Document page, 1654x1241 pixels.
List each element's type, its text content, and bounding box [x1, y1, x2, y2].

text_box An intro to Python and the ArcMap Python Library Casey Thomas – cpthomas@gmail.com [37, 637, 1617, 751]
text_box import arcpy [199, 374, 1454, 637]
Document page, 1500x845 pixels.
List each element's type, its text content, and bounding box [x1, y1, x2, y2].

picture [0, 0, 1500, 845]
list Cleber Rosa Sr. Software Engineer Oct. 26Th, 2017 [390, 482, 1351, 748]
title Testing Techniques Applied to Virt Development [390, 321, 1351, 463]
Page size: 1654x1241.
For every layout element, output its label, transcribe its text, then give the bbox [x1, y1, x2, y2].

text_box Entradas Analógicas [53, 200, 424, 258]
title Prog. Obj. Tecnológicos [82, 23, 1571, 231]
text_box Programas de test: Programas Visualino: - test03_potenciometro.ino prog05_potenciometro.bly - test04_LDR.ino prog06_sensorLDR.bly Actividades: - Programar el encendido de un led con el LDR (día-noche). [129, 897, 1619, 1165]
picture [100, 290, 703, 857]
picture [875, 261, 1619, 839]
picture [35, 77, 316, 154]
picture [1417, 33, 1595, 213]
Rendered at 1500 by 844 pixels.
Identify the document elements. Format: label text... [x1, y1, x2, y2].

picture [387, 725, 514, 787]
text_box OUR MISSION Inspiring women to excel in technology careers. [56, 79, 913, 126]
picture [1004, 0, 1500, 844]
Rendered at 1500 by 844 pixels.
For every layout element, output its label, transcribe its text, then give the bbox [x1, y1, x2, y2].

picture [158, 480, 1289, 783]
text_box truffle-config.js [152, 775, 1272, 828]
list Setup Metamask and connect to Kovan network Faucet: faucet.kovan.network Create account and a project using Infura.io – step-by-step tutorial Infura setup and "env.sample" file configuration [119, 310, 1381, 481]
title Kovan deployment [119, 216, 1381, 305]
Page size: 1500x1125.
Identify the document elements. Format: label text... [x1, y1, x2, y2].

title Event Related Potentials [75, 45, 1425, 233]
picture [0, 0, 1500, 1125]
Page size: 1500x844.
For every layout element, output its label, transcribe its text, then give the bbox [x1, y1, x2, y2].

■ ■ ■ ■ ■

## [The problem]
Please format every line above as a JSON array of strings, one string per line, and omit the blank lines.

## [Answer to this problem]
[
  "Document page, 1654x1241 pixels.",
  "List each element's type, its text content, and bounding box [x1, y1, x2, y2].",
  "text_box An intro to Python and the ArcMap Python Library Casey Thomas – cpthomas@gmail.com [37, 637, 1617, 751]",
  "text_box import arcpy [199, 374, 1454, 637]",
  "Document page, 1500x845 pixels.",
  "List each element's type, its text content, and bounding box [x1, y1, x2, y2].",
  "picture [0, 0, 1500, 845]",
  "list Cleber Rosa Sr. Software Engineer Oct. 26Th, 2017 [390, 482, 1351, 748]",
  "title Testing Techniques Applied to Virt Development [390, 321, 1351, 463]",
  "Page size: 1654x1241.",
  "For every layout element, output its label, transcribe its text, then give the bbox [x1, y1, x2, y2].",
  "text_box Entradas Analógicas [53, 200, 424, 258]",
  "title Prog. Obj. Tecnológicos [82, 23, 1571, 231]",
  "text_box Programas de test: Programas Visualino: - test03_potenciometro.ino prog05_potenciometro.bly - test04_LDR.ino prog06_sensorLDR.bly Actividades: - Programar el encendido de un led con el LDR (día-noche). [129, 897, 1619, 1165]",
  "picture [100, 290, 703, 857]",
  "picture [875, 261, 1619, 839]",
  "picture [35, 77, 316, 154]",
  "picture [1417, 33, 1595, 213]",
  "Rendered at 1500 by 844 pixels.",
  "Identify the document elements. Format: label text... [x1, y1, x2, y2].",
  "picture [387, 725, 514, 787]",
  "text_box OUR MISSION Inspiring women to excel in technology careers. [56, 79, 913, 126]",
  "picture [1004, 0, 1500, 844]",
  "Rendered at 1500 by 844 pixels.",
  "For every layout element, output its label, transcribe its text, then give the bbox [x1, y1, x2, y2].",
  "picture [158, 480, 1289, 783]",
  "text_box truffle-config.js [152, 775, 1272, 828]",
  "list Setup Metamask and connect to Kovan network Faucet: faucet.kovan.network Create account and a project using Infura.io – step-by-step tutorial Infura setup and \"env.sample\" file configuration [119, 310, 1381, 481]",
  "title Kovan deployment [119, 216, 1381, 305]",
  "Page size: 1500x1125.",
  "Identify the document elements. Format: label text... [x1, y1, x2, y2].",
  "title Event Related Potentials [75, 45, 1425, 233]",
  "picture [0, 0, 1500, 1125]",
  "Page size: 1500x844.",
  "For every layout element, output its label, transcribe its text, then give the bbox [x1, y1, x2, y2]."
]